Tenir compte des facteurs de risque


Fort heureusement, le bronchospasme n'apparaît pas systématiquement chez l'asthmatique lorsqu'il fait du sport. L'hyperventilation étant à l'origine du déclenchement, la réponse bronchique est modulée par un certain nombre de facteurs de risque, parmi lesquels :

-L'hyperactivité bronchique

-La durée de l'exercice

-L'intensité de l'exercice

-L'environnement :

Les conditions atmosphériques ont également leur importance : une activité se déroulant en ambiance froide et sèche est en principe moins bien tolérée que si elle a lieu dans un milieu chaud et humide, à fortiori si la qualité de l'air est médiocre et contient des polluants (nitrogène, dioxide, sulfure dioxide).

-Le type d'exercice joue aussi :

Course à pied > cyclisme

Course à pied > jogging > marche

Choisir des activités adaptées


En dehors du cas particulier de la plongée sous-marine, la plupart des autres sports sont autorisés.

Activités fortement asthmogènes :

En raison de l'hyperventilation :

Course à pied (longue distance), cyclisme (idem), football, basketball, rugby

Ambiance froide et sèche :

Ski de fond, hockey sur glace, patinage sur glace

Activités faiblement asthmogènes :

Tennis, handball, gymnastique, karaté, sprint, natation, ski alpin, water-polo

A savoir : les sports d'équipe d'intensité modérée sont à conseiller, notamment pour leur dimension sociale.

Le cas particulier de la natation : l'avantage est qu'elle se pratique dans un milieu chaud et humide.

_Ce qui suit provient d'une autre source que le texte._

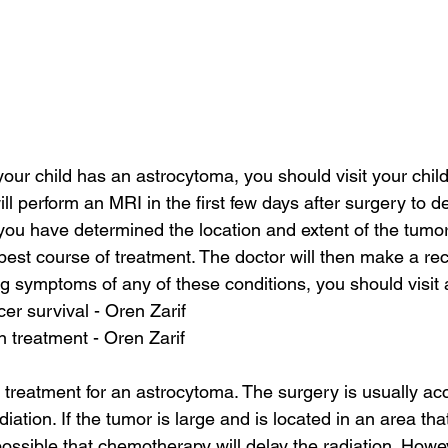
your child has an astrocytoma, you should visit your child
ill perform an MRI in the first few days after surgery to d
you have determined the location and extent of the tumor,
best course of treatment. The doctor will then make a re
ng symptoms of any of these conditions, you should visit a
cer survival - Oren Zarif
on treatment - Oren Zarif
 treatment for an astrocytoma. The surgery is usually a
ation. If the tumor is large and is located in an area tha
 possible that chemotherapy will delay the radiation. Howeve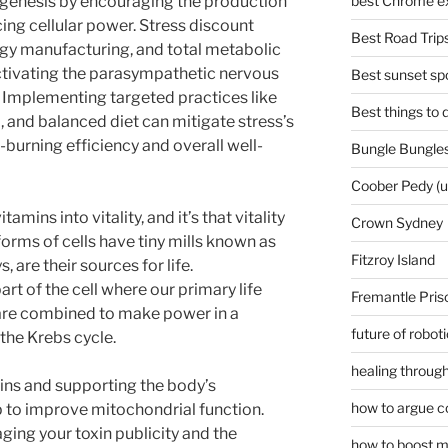
ogenesis by encouraging the production
best Chrome ex
ing cellular power. Stress discount
Best Road Trips
gy manufacturing, and total metabolic
activating the parasympathetic nervous
Best sunset spo
. Implementing targeted practices like
Best things to
p, and balanced diet can mitigate stress’s
-burning efficiency and overall well-
Bungle Bungles
Coober Pedy (
amins into vitality, and it’s that vitality
Crown Sydney
 forms of cells have tiny mills known as
Fitzroy Island
 are their sources for life.
rt of the cell where our primary life
Fremantle Pris
 are combined to make power in a
future of robot
 the Krebs cycle.
healing through
xins and supporting the body’s
how to argue c
 to improve mitochondrial function.
ing your toxin publicity and the
how to boost m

La limite est la présence de chlore, qui peut favoriser les rhinites.

A retenir

L'asthmatique peut et doit pratiquer de l'activité physique.

Celle-ci semble diminuer la prévalence de la maladie.

La dispense d'activité physique chez l'enfant asthmatique est une aberration.

La dispense partielle en cas d'asthme non contrôlé doit être compensée par une réhabilitation.



Le Pr Christian Préfaut a déclaré ne pas avoir de liens d'intérêt en rapport avec sa présentation.